■ THE PROBLEM: Pick each line containing "large" out of the records.

■ RECORDS FOR PROCESSING:
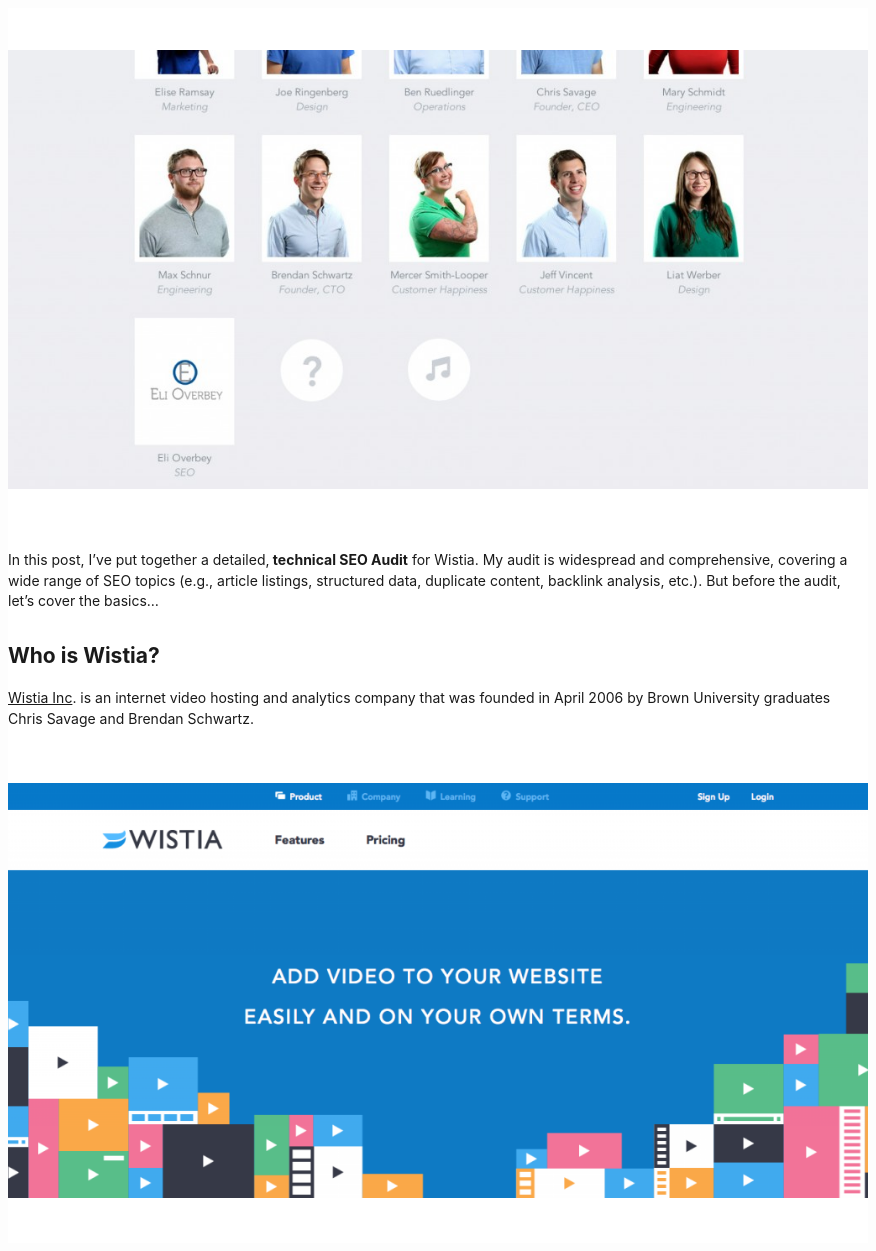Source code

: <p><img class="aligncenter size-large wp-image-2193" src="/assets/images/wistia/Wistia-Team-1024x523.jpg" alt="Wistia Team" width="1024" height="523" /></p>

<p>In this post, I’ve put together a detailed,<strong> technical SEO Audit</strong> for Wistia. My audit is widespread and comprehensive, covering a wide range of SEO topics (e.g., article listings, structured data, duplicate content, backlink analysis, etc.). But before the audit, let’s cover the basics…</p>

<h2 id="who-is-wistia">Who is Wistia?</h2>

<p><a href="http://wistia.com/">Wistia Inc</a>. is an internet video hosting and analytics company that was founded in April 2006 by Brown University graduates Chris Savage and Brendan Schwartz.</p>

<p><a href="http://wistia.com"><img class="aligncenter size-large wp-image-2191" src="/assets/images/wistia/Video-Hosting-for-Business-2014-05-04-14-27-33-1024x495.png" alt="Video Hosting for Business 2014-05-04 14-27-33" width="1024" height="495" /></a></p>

--

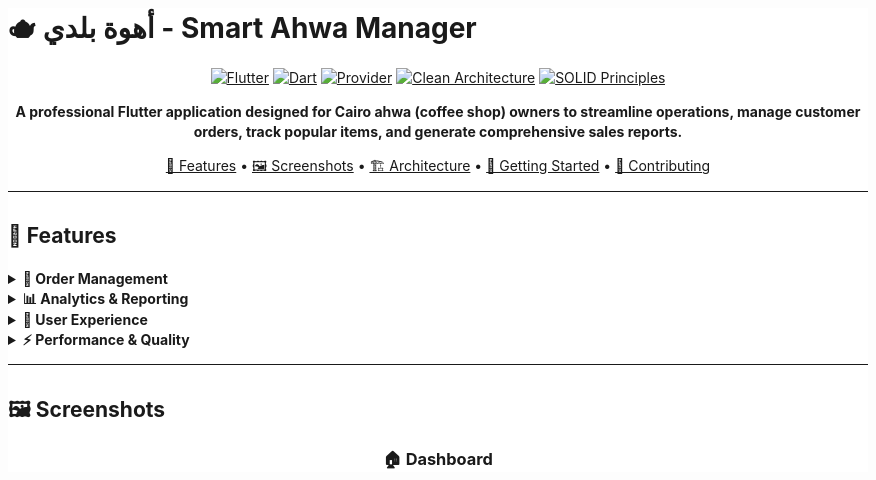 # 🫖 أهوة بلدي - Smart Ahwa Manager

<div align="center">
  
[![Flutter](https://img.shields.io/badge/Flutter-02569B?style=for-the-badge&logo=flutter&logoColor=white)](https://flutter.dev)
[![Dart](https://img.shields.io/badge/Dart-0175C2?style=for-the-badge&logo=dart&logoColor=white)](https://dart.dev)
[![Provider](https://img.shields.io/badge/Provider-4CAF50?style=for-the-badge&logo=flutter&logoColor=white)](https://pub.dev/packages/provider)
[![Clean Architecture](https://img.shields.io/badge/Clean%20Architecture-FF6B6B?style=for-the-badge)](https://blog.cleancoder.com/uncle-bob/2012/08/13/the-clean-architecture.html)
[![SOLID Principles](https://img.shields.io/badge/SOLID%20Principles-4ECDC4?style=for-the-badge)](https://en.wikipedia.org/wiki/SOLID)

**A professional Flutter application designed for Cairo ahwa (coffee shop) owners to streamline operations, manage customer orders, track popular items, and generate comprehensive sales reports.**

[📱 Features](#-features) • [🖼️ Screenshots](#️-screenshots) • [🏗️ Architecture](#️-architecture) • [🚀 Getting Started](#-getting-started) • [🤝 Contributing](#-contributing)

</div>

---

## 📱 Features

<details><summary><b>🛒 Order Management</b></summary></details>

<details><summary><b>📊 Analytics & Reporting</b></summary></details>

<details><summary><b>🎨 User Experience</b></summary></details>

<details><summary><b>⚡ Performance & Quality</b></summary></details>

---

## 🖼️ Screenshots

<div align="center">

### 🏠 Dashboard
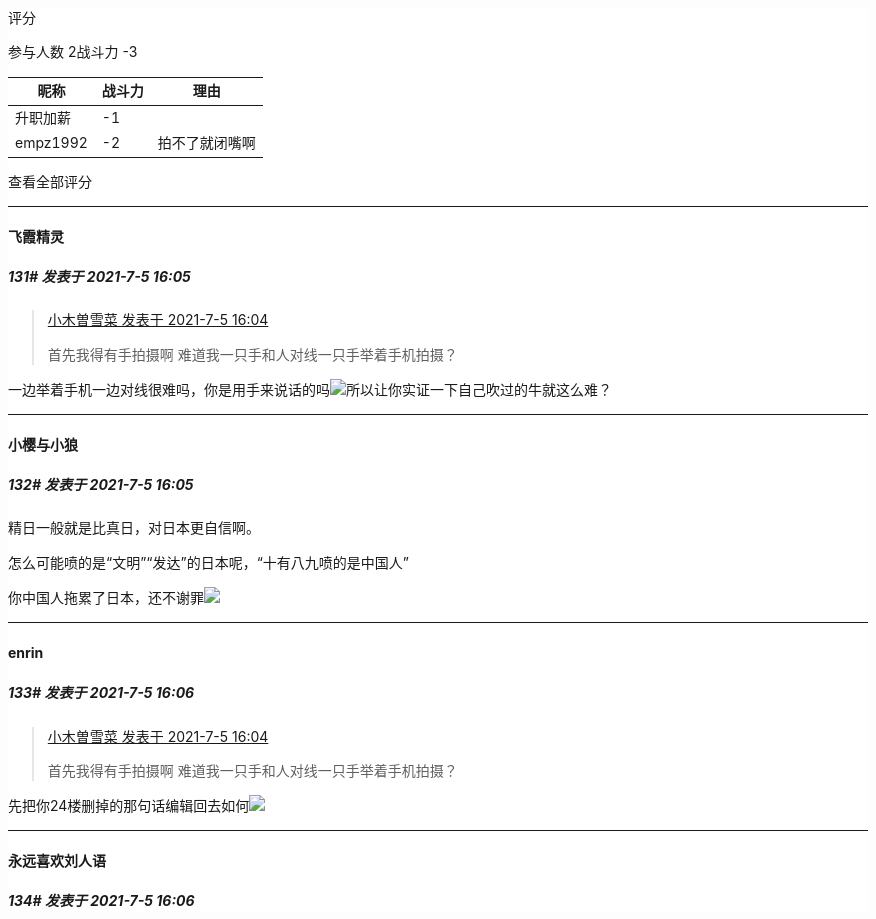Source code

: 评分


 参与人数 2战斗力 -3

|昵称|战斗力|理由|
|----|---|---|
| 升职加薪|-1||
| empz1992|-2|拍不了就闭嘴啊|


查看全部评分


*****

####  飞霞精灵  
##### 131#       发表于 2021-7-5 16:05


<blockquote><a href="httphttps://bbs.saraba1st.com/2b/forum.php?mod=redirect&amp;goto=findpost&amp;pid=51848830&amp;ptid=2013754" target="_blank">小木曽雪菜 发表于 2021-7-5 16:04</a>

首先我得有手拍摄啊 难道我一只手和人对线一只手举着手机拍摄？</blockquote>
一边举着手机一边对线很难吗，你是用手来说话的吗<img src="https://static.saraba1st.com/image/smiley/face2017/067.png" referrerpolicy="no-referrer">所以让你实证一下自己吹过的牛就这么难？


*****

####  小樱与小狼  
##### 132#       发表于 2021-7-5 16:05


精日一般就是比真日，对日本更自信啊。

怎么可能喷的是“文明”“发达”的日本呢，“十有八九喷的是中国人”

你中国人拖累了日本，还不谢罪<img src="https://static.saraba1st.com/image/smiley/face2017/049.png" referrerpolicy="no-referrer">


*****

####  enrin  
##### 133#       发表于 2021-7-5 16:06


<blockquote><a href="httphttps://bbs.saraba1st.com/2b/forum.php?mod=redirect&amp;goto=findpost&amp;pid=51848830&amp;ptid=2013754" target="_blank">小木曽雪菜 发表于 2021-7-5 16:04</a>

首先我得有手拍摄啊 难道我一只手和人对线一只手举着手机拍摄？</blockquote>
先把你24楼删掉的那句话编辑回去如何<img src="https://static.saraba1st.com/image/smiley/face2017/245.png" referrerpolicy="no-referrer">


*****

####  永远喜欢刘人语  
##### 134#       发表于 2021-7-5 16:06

■ RESPONSE TO THIS EXERCISE:
: <p><img class="aligncenter size-large wp-image-2193" src="/assets/images/wistia/Wistia-Team-1024x523.jpg" alt="Wistia Team" width="1024" height="523" /></p>
<p><a href="http://wistia.com"><img class="aligncenter size-large wp-image-2191" src="/assets/images/wistia/Video-Hosting-for-Business-2014-05-04-14-27-33-1024x495.png" alt="Video Hosting for Business 2014-05-04 14-27-33" width="1024" height="495" /></a></p>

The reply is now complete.